How to complete this task
From the entries below, reproduce exactly the lines from the one with "どころ』第320回 | ニュース屋台村" through the one with "ezwól na wszystkie", both included, without images.

Study material
========================================

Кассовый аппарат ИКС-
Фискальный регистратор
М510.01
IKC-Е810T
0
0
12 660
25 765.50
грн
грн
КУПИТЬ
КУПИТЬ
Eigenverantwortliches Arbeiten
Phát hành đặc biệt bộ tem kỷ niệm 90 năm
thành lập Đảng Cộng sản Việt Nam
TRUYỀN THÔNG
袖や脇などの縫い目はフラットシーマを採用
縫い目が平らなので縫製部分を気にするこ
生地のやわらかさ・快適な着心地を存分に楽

========================================

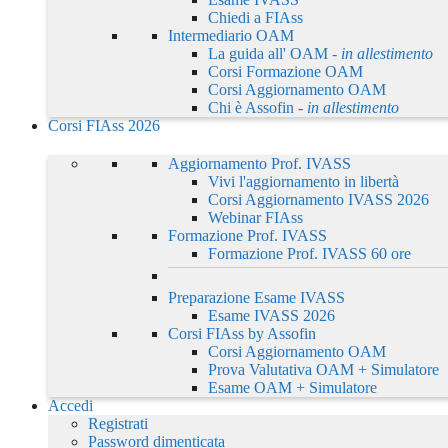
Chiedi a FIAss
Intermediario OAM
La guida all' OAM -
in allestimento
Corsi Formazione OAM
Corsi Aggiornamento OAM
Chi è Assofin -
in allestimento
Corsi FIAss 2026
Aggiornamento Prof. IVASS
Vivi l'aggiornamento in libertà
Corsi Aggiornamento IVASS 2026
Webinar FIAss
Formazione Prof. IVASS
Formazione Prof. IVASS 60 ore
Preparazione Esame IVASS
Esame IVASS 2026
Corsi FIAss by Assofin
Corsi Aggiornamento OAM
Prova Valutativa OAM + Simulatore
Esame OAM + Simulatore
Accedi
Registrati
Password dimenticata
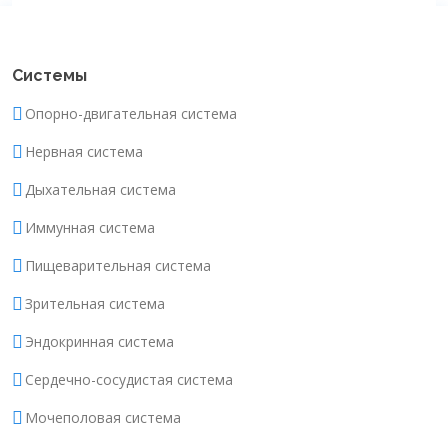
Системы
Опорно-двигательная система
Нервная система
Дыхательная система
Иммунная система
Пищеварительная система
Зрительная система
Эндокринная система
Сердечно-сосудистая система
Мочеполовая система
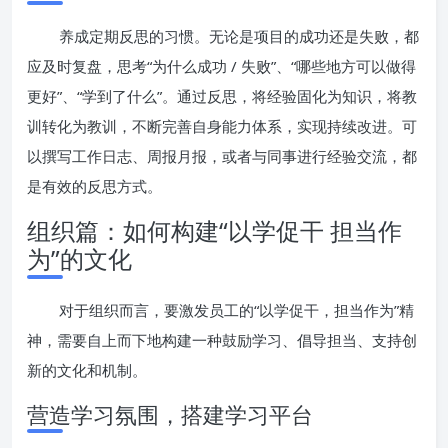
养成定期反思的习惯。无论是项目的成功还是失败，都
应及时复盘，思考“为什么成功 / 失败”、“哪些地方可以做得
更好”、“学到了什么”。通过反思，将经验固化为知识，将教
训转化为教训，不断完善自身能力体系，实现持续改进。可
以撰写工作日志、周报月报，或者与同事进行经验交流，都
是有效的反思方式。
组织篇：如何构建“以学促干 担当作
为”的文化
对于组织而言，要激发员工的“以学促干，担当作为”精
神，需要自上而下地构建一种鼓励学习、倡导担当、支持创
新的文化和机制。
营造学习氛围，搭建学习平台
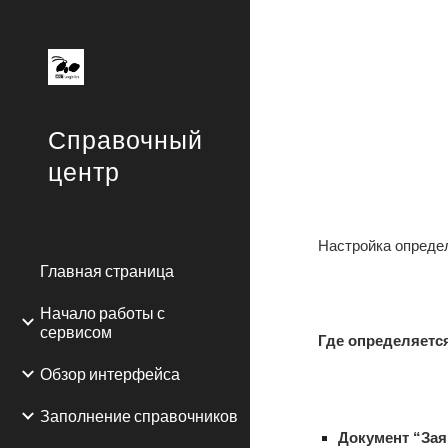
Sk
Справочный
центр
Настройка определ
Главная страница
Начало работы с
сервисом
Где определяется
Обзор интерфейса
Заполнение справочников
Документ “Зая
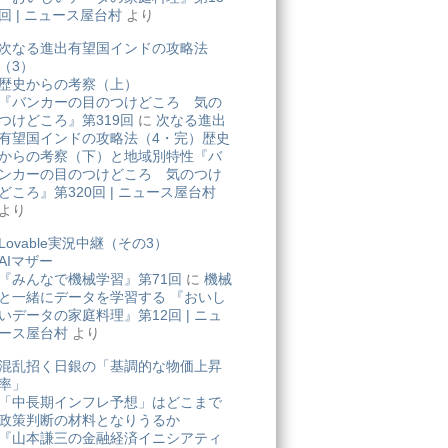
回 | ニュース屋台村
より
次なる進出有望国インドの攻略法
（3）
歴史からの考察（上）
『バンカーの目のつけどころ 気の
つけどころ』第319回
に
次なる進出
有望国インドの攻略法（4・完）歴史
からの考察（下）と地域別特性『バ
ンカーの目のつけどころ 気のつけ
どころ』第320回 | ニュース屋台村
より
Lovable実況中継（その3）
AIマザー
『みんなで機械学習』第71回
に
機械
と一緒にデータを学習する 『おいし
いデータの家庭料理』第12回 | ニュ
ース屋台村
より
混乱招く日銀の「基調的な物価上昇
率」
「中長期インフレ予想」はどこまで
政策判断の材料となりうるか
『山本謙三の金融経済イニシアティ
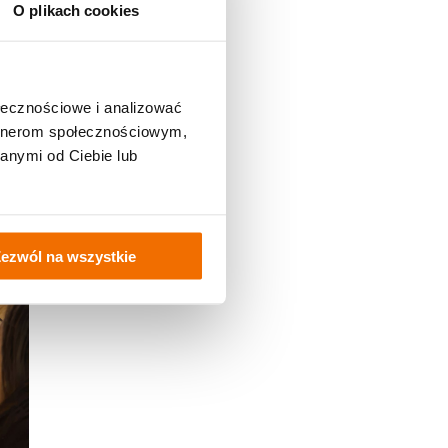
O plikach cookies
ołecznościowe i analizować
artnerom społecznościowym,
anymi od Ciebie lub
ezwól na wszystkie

========================================

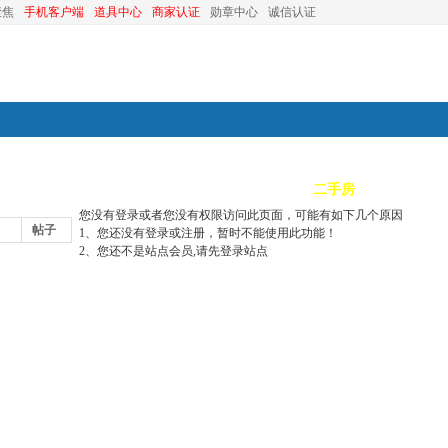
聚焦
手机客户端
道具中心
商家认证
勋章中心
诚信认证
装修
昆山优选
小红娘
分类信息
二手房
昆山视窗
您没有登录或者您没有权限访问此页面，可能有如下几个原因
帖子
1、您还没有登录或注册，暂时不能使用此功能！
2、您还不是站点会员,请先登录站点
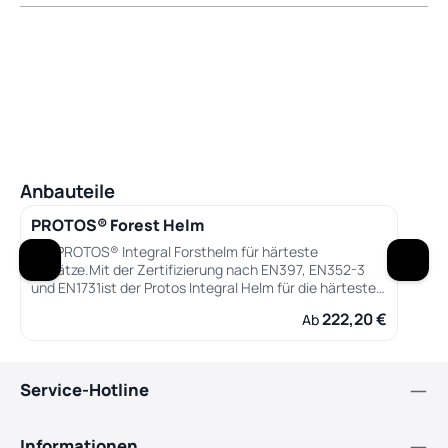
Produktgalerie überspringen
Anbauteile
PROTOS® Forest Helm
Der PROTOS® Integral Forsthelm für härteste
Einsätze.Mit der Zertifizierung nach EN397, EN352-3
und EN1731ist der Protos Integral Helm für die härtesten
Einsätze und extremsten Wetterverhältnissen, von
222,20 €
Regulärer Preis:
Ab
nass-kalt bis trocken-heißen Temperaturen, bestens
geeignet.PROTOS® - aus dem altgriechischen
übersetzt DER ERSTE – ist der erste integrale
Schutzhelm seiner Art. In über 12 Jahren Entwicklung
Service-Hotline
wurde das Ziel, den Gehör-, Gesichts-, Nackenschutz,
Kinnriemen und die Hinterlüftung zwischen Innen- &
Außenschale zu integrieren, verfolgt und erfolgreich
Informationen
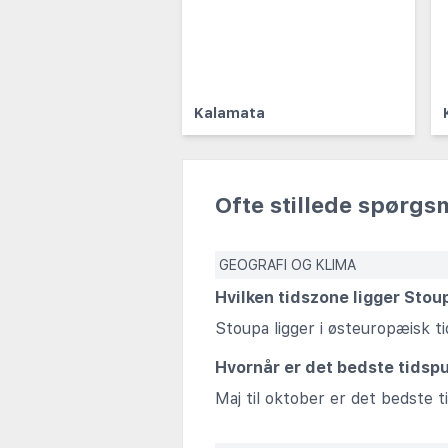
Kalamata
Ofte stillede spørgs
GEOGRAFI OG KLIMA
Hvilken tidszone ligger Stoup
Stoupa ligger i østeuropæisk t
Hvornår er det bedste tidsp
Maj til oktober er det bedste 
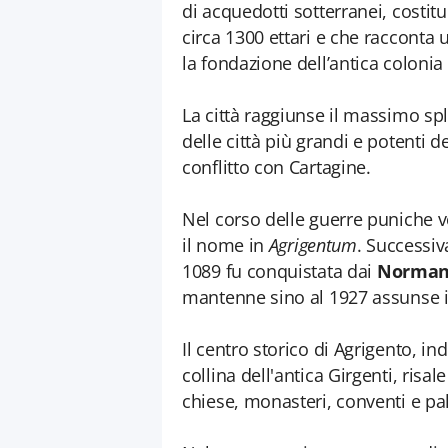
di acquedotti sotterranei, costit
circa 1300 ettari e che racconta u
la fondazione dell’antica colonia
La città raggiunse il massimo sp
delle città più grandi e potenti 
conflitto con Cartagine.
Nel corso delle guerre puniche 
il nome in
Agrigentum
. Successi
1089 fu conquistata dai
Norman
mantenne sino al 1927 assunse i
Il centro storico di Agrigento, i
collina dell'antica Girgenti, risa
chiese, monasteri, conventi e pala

========================================

Written response
どころ』第320回 | ニュース屋台村
より
Lovable実況中継（その3）
AIマザー
『みんなで機械学習』第71回
に
機械
と一緒にデータを学習する 『おいし
いデータの家庭料理』第12回 | ニュ
ース屋台村
より
混乱招く日銀の「基調的な物価上昇
率」
「中長期インフレ予想」はどこまで
政策判断の材料となりうるか
『山本謙三の金融経済イニシアティ
O plikach cookies
ołecznościowe i analizować
artnerom społecznościowym,
anymi od Ciebie lub
ezwól na wszystkie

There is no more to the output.